Last week she stopped eating, and three days ago she would no longer drink. She was a strong girl, that she managed to hold on to life for so long. She slowly faded from consciousness to deep sleep until she would no longer respond to our voices and we knew the end was not far off. But while she was awake and still able to walk she wanted to stay with us, never tried to find a quiet spot and wait for the end like her sister.

We let her sleep inbetween us during her final two nights, and now she’s gone and leaves an empty space in this household.

You will be missed.

21 thoughts on “No more cats







  1. Sad day Eric, memories is what we get from precious pets as your cat.
    I had one, for only 10 days, and was enough to start loving it, so I only can imagine what this lost mean to you and your family after this years of having it…
    My condolences, because, as I and my family, sometimes we love more our pets, as they become part of the family…
    Only memories stay with us until the end reaches us…


  2. I’m sorry for your loss, Eric. We recently lost one of our cats after 15 years of being a family member.


  3. “No more cats”?!, IMPOSSIBLE.

    My oldest daughter is about to bring Mr. Grey (British
    shorthair), Bellatrix (a beautiful 1/2 Persian with a very strong
    temperament: nomen est omen) and Muaci (1/2 British with a
    Munchkin-like, short-legs mutation: we do not care) in this
    household—to join Pia (1/2 Japanese bobtail) and Topolone (1/2
    Oriental bicolor).

    Pia which I love in spite of (or even BECAUSE OF) her fierce,
    difficult at time character… NB that she allowed me to localize
    (by attacking it) and then capture a bungarus (a venomous snake,
    fortunately not aggressive during daylight) under a table in my
    house, once.



  4. Your sorrow is felt through the wonderful words you wrote. Whitey was clearly one of the family and you were attached, as we all become attached to our cats. May she rest in peace.

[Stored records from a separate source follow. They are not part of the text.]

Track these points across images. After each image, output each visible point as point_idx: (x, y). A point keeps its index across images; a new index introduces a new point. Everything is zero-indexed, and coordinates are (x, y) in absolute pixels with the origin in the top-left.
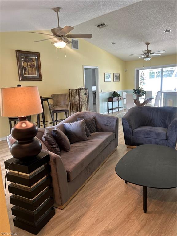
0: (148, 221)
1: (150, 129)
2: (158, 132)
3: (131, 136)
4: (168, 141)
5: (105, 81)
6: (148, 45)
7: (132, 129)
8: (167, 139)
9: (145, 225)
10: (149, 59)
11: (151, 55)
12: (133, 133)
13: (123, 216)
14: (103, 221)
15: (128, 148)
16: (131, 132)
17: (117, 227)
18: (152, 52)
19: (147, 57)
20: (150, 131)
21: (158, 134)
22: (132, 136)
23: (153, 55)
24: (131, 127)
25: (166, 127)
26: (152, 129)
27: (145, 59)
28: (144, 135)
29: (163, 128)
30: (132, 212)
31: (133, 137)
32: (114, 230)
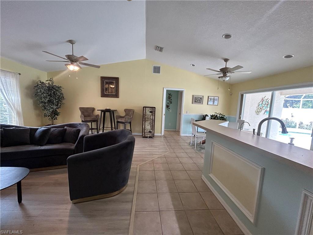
5: (208, 104)
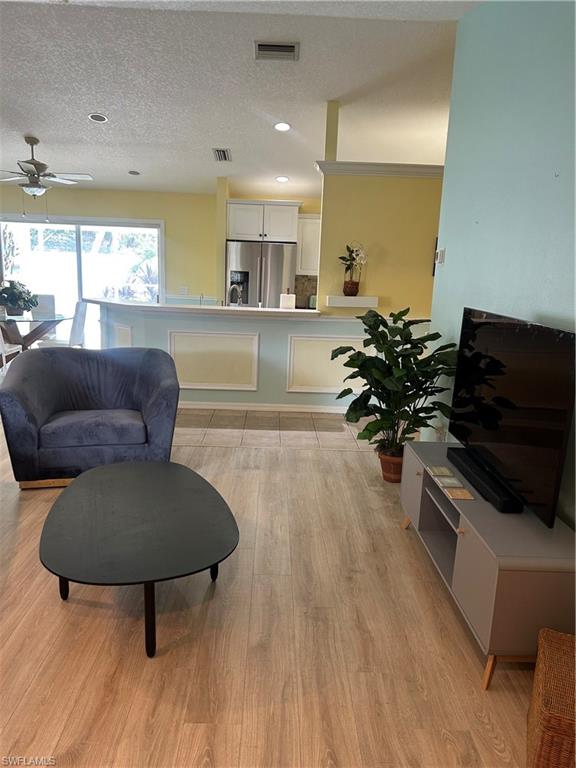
0: (165, 674)
1: (94, 419)
2: (122, 425)
3: (36, 447)
4: (152, 447)
6: (32, 145)
7: (35, 423)
8: (147, 441)
9: (162, 688)
10: (40, 192)
11: (46, 178)
12: (42, 437)
13: (93, 694)
14: (37, 738)
15: (23, 490)
16: (36, 435)
17: (90, 729)
18: (47, 171)
19: (34, 183)
20: (98, 425)
21: (121, 431)
22: (39, 448)
23: (52, 179)
24: (31, 418)
25: (136, 407)
26: (99, 419)
27: (29, 191)
28: (80, 438)
29: (131, 413)
30: (115, 673)
31: (42, 450)
32: (83, 744)
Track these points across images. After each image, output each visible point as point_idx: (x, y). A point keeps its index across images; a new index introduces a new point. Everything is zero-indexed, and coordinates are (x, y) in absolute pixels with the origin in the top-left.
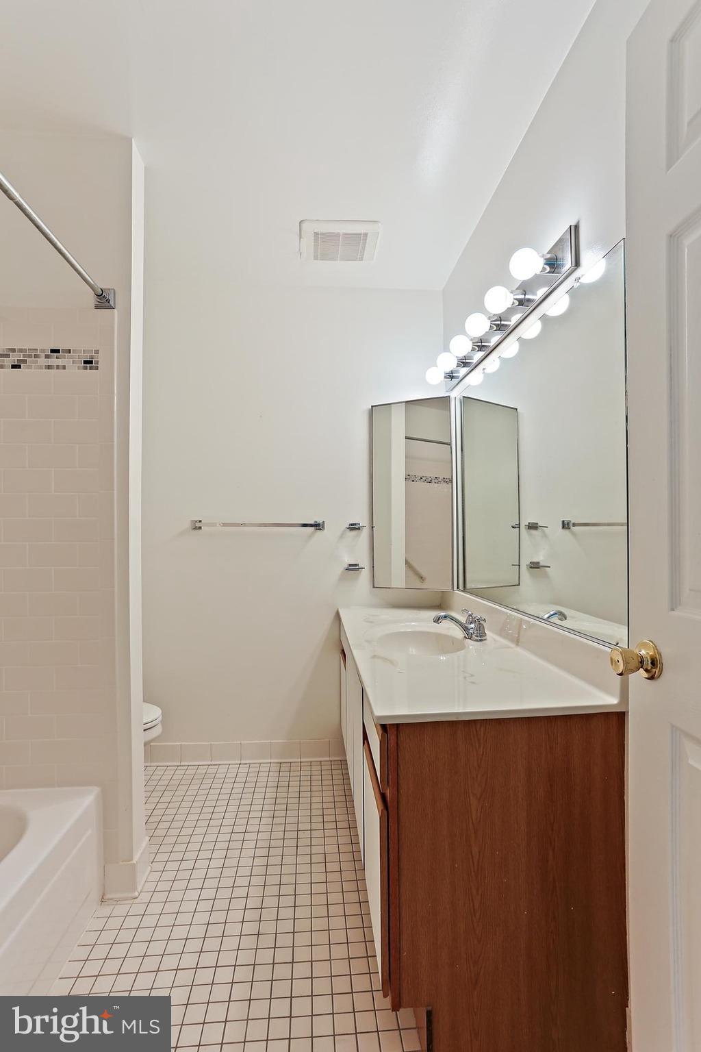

  5. We had to let go of our street cat Rubbish last year, she is sorely missed so your words ring true and we feel your loss.



  6. Eric,

    Both cats have lived the best lives they could live, and I would
    dare to say that yours have even managed at it *successfully*
    after all, each cat accordingly to her capabilities, nature and
    *choice*. (To let us understand, it even seems, though I have
    never observed it, that cats CAN—which implies that there are
    those who don’t—purr when they are about to die.) Look at it
    under this more heartening perspective!, death is not turning a
    switch off simply, even among animals.

    But now is now: hey, are you mad to stay without cats?!! (And I
    am not talking of replacing, but of complementing and renewing.)


  7. Purr [wiki]

    Of interest:

    Another theory states that purring triggers a cat’s brain to
    release a hormone which helps it in relaxing and acts as a
    painkiller. [RELAXING?, I could confirm that from my own
    experience with cats: at the veterinarian, when cats fuss between
    them, etc.]

    Scientists at the University of California, Davis hypothesised
    that a cat’s purr can be used as a healing mechanism to offset
    long periods of rest and sleep that would otherwise contribute to
    a loss of bone density. The vibrations and contractions of a purr
    work during both inhalation and exhalation show a consistent
    pattern and frequency around 25 Hz; these frequencies have been
    shown to improve bone density and promote healing in animal
    models and humans.[14] Dr. Lyons, one of the scientists in this
    study, suggests that this finding may be applicable to astronauts
    during extended periods in zero gravity. Bone density loss and
    muscle atrophy is a serious concern for astronauts during
    extended periods at zero gravity. During these periods
    musculo-skeletal systems do not experience the normal stresses of
    physical activity, including routine standing or sitting, which
    requires strength for posture control. Exposing these astronauts
    to sound frequencies similar to those of a cat’s purr could
    counteract the deteriorating effects of low gravity.






  8. Eric, so sorry to hear of your loss. My wife & I have been through it many times with our past feline companions. It is never easy, especially with one who is so attuned to their human caretakers…peace to your family.